Multiaxial high-cycle fatigue criteria and life prediction: Application to gas turbine blade

Abstract

A recent work conducted by the authors (Maktouf and Saï, 2015) demonstrated that the root cause of the premature blade failure was caused by high-cycle fatigue (HCF) mechanism initiated at a localized carbon-rich area inducing grain boundary brittleness. The blade was subject to multiaxial cyclic loadings during its service life and any attempt to assess component fatigue strength leads to the question of choosing an appropriate fatigue design criterion. In this paper several multiaxial fatigue models are applied as post-processing step of the Finite Element Analysis (FEA) output results and the estimated fatigue lifetimes were assessed under different loading conditions.
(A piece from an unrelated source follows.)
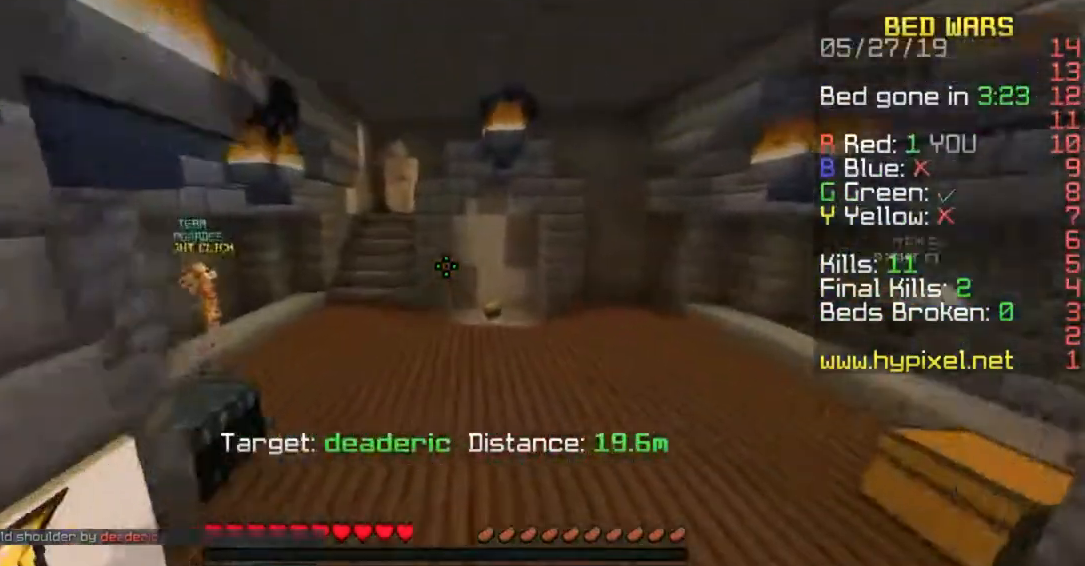
{"keys": ["space", "w"], "mouse": [], "events": [[17, "a", "down"], [117, "space", "down"], [283, "a", "up"], [367, "space", "up"], [467, "space", "down"]]}
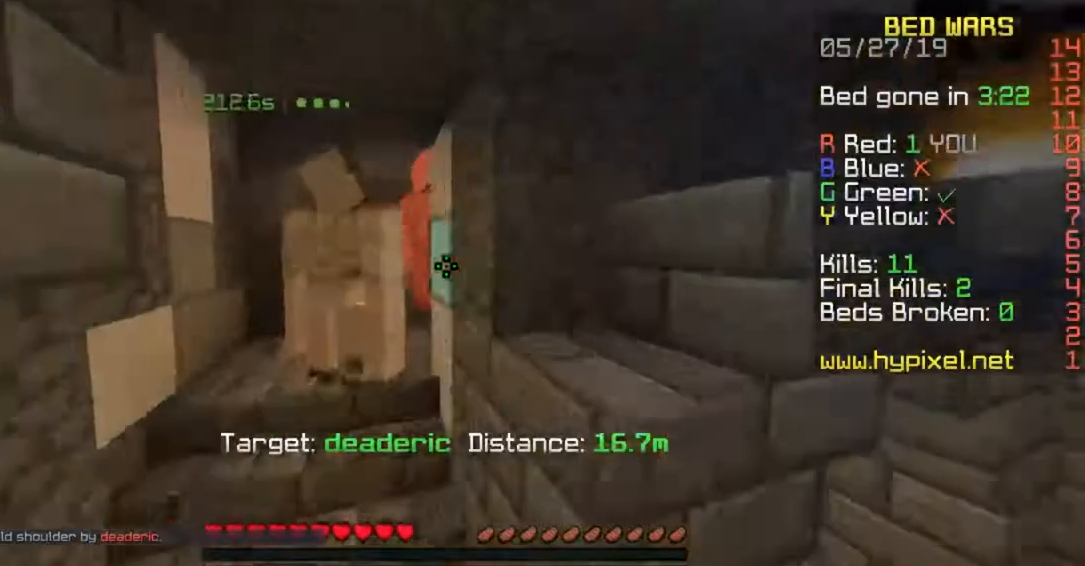
{"keys": ["a"], "mouse": [], "events": [[33, "w", "up"], [283, "space", "up"], [417, "a", "down"]]}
The material fatigue parameters, required as an input to the selected fatigue models were determined through a series of bending and torsion tests on specimens made of aged Inconel 718. A numerical post-processing algorithm was developed for Fatemi-Socie fatigue criterion and included as additional post-computation model in the used computer aided fatigue damage evaluation tool. The authors point out that the majority of the multiaxial fatigue studies available in the literature are conducted mainly for correlating the experimental laboratory results on specimens while they have been used in the frame of this study to investigate their application to an industrial case.